Purpose: To design hyaluronic acid (HA) and chitosan-g-poly(ethylene glycol) (CS-g-PEG) nanoparticles intended for a broad range of gene delivery applications.
Methods: Nanoparticles formulated at different HA/CS-g-PEG mass ratios were developed to associate either pDNA or siRNA. The physico-chemical characteristics, morphology, association efficiency and nuclease protection ability of the nanocarriers were compared for these two molecules. Their biological performance, including transfection effciency, nanoparticle cellular uptake and citotoxicity, was assesed.

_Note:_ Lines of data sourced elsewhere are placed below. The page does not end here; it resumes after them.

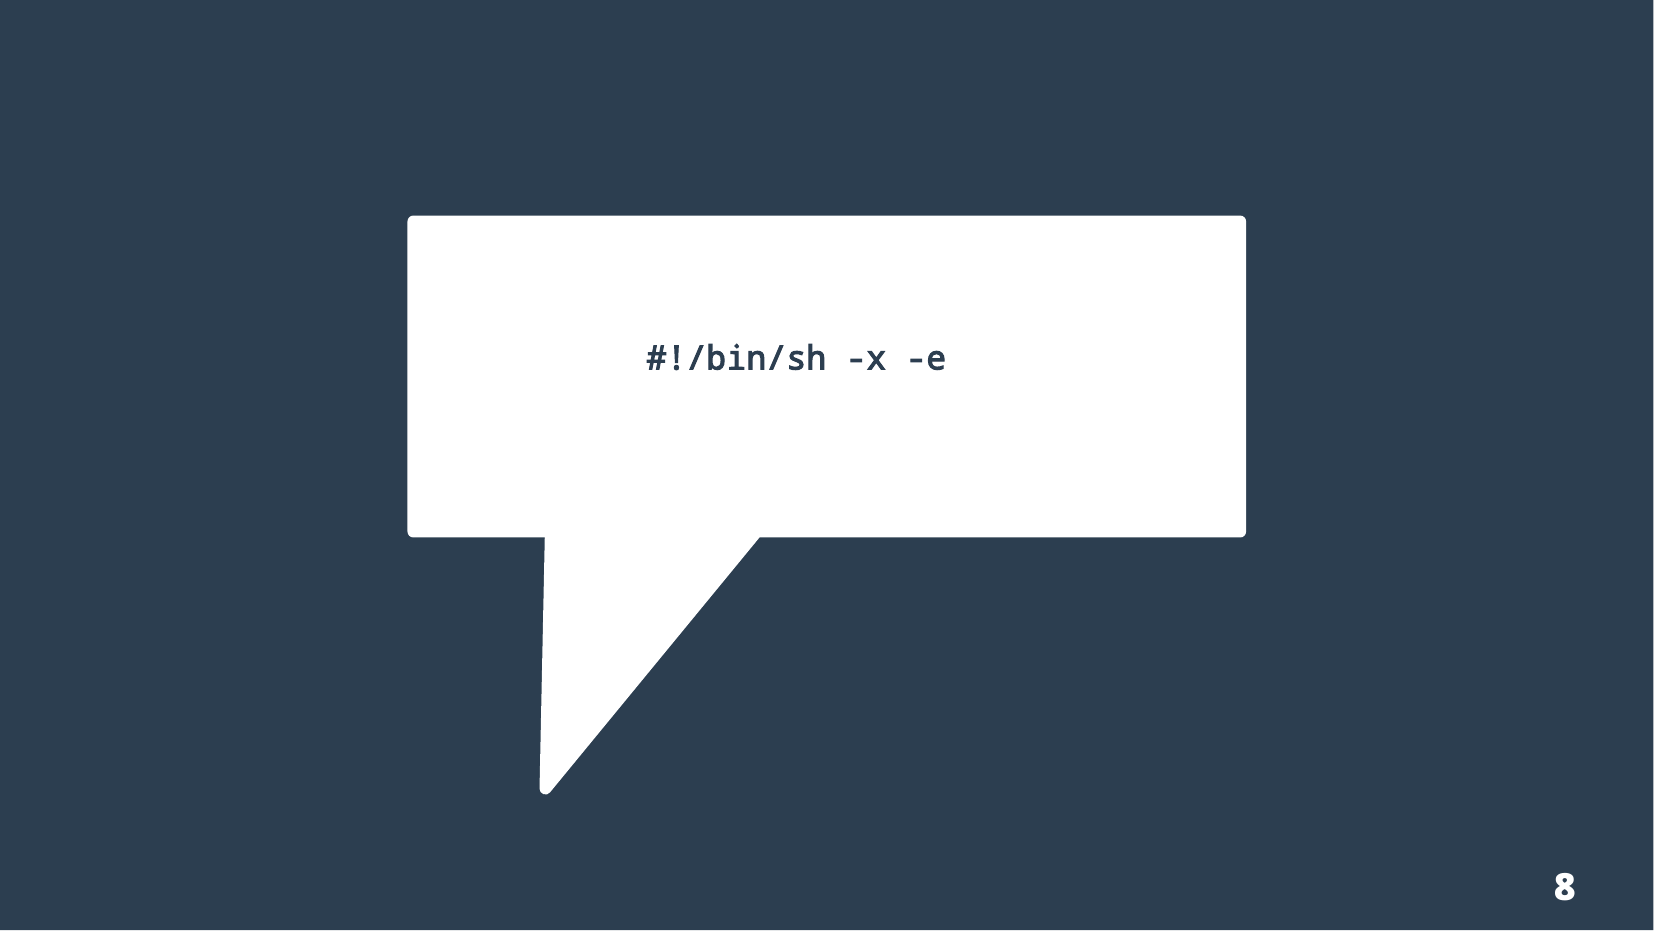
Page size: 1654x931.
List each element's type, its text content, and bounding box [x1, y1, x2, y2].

title #!/bin/sh -x -e [412, 225, 1181, 491]
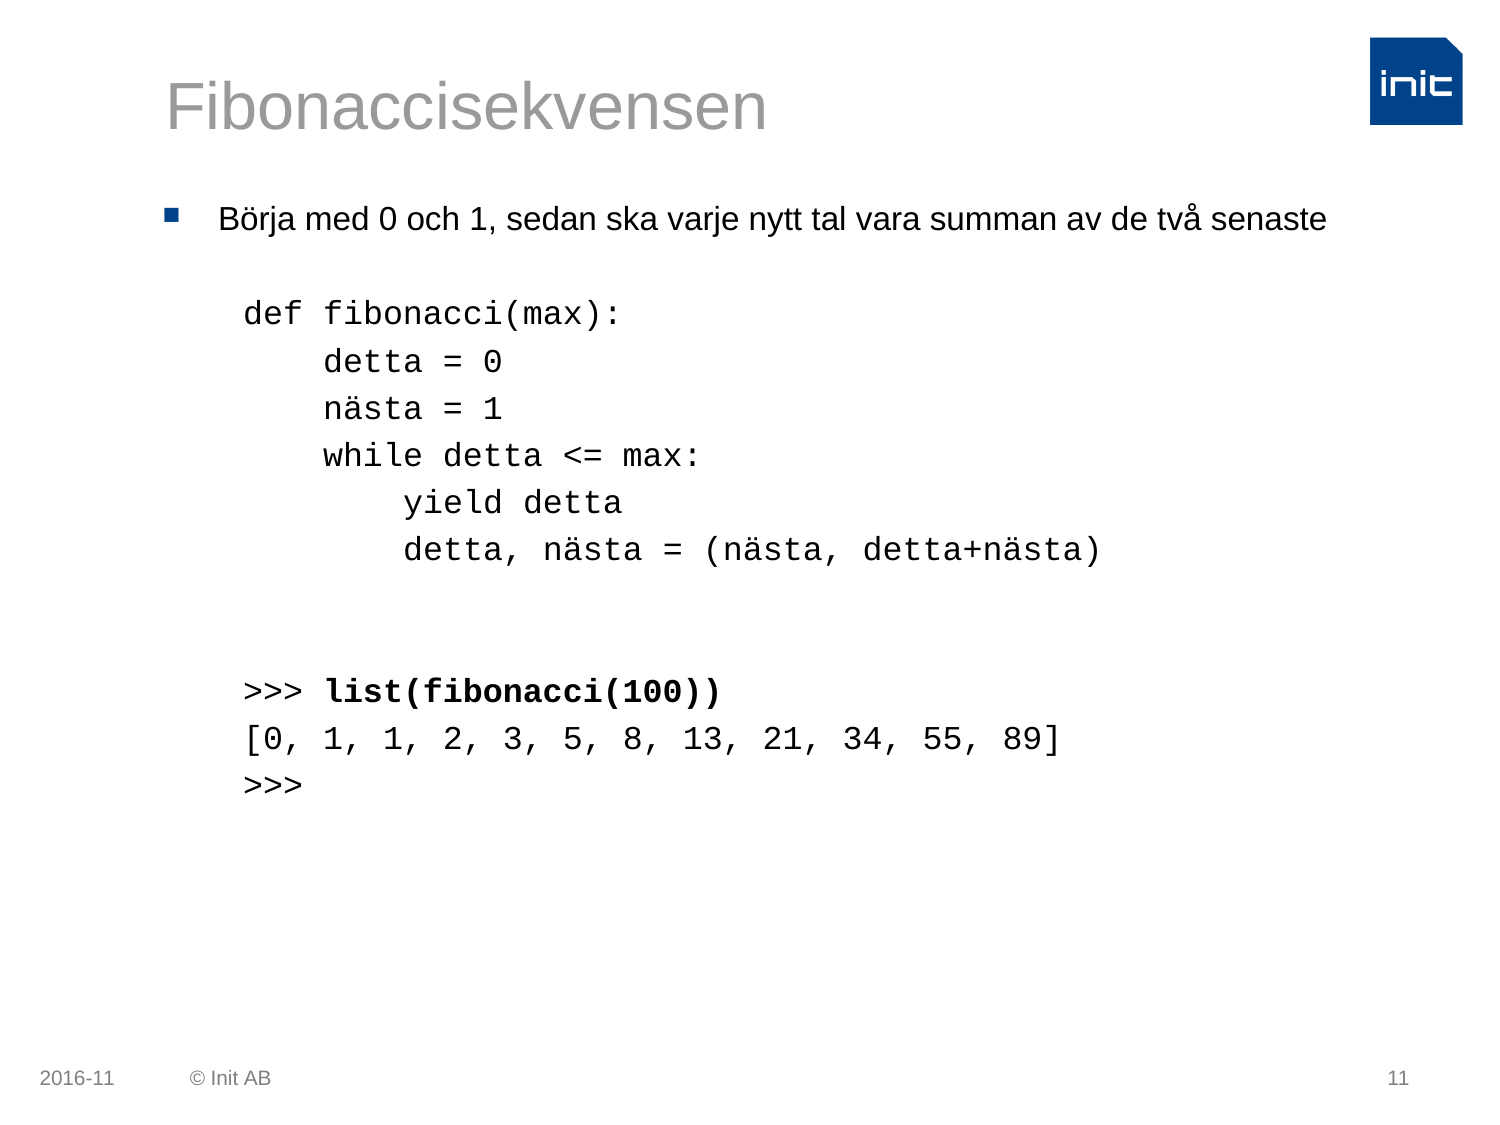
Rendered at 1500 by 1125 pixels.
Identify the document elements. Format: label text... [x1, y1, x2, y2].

text_box 2016-11 [24, 1037, 151, 1098]
text_box Fibonaccisekvensen [150, 0, 1351, 151]
text_box <nummer> [1350, 1037, 1426, 1098]
text_box © Init AB [174, 1037, 1326, 1098]
text_box Börja med 0 och 1, sedan ska varje nytt tal vara summan av de två senaste def fibonacci(max): detta = 0 nästa = 1 while detta <= max: yield detta detta, nästa = (nästa, detta+nästa) >>> list(fibonacci(100)) [0, 1, 1, 2, 3, 5, 8, 13, 21, 34, 55, 89] >>> [150, 189, 1351, 1085]
picture [1370, 37, 1463, 125]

Results: The resulting nanoparticles showed an adequate size (between 130 and 180 nm), and their surface charge could be modulated according to the nanoparticle composition (from +30 mV to -20 mV). All prototypes exhibited a greater association efficiency and nuclease protection for pDNA than for siRNA. However, cell culture experiments evidenced that HA/CS-g-PEG nanoparticles were effective carriers for the delivery of both, siRNA and pDNA, eliciting a biological response with minimal cytotoxicity. Moreover, experiments performed in the HEK-EGFP-Snail1 cell line showed the potential of the HA/CS-g-PEG nanoparticles to silence the expression of the Snail1 transcription factor, an important mediator in tumor progression.
Conclusions: HA/CS-g-PEG nanoparticles can be easily modulated for the delivery of different types of gene molecules, offering great potential for gene therapy applications, as evidenced by their biological performance.